» **Supplied records**
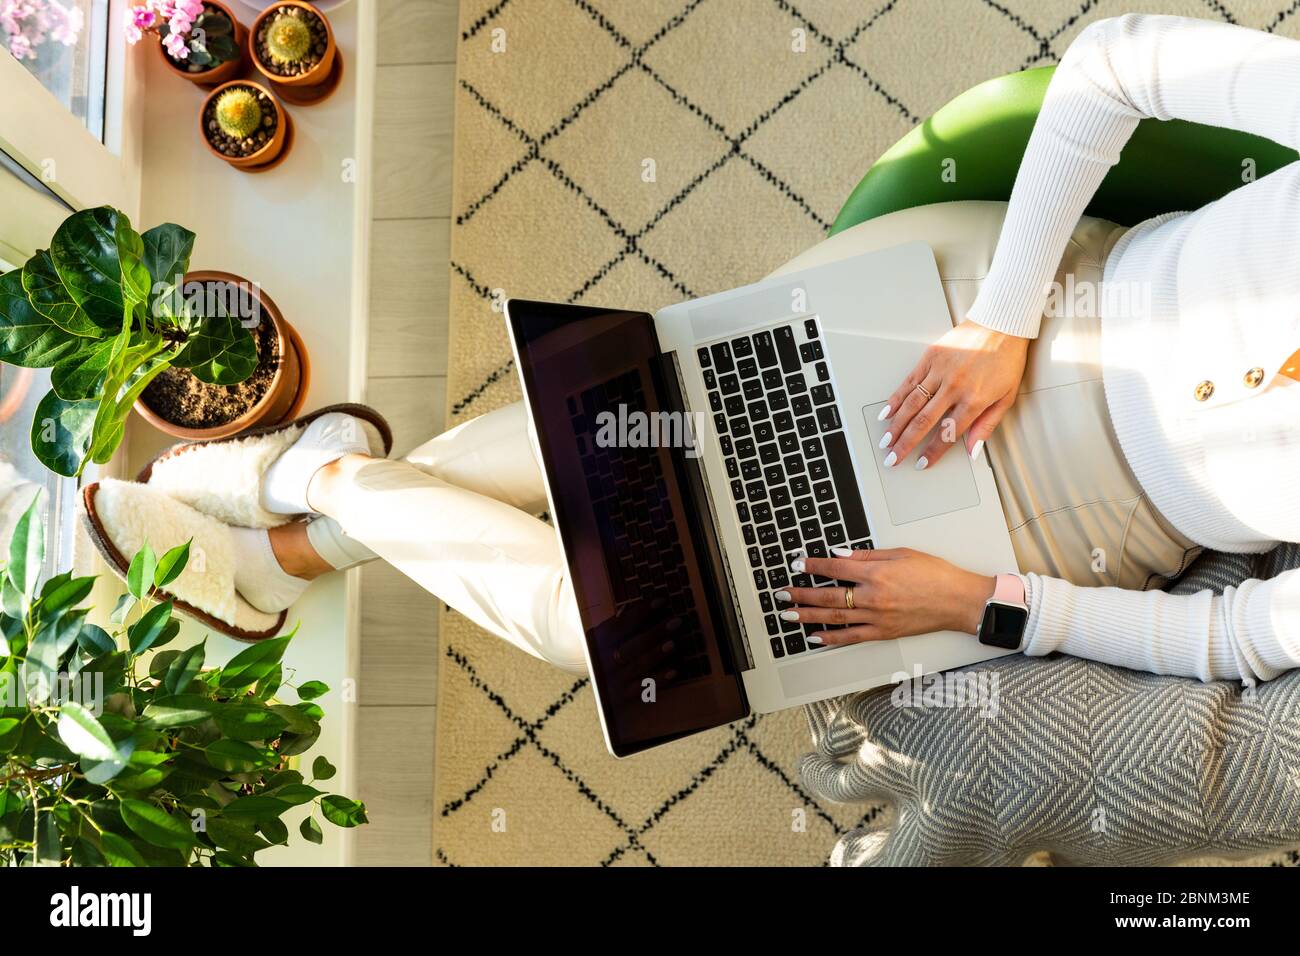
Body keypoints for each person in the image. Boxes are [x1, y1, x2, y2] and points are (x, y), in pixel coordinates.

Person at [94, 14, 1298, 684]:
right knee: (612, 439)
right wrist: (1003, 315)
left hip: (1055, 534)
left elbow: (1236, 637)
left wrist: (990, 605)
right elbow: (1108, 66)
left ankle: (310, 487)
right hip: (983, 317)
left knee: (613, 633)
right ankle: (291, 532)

» **Work item**
Copy all lines from the material above that hold the word "left".

» **Task result**
left hip: (1055, 534)
left elbow: (1236, 637)
left wrist: (990, 605)
left ankle: (310, 487)
left knee: (613, 633)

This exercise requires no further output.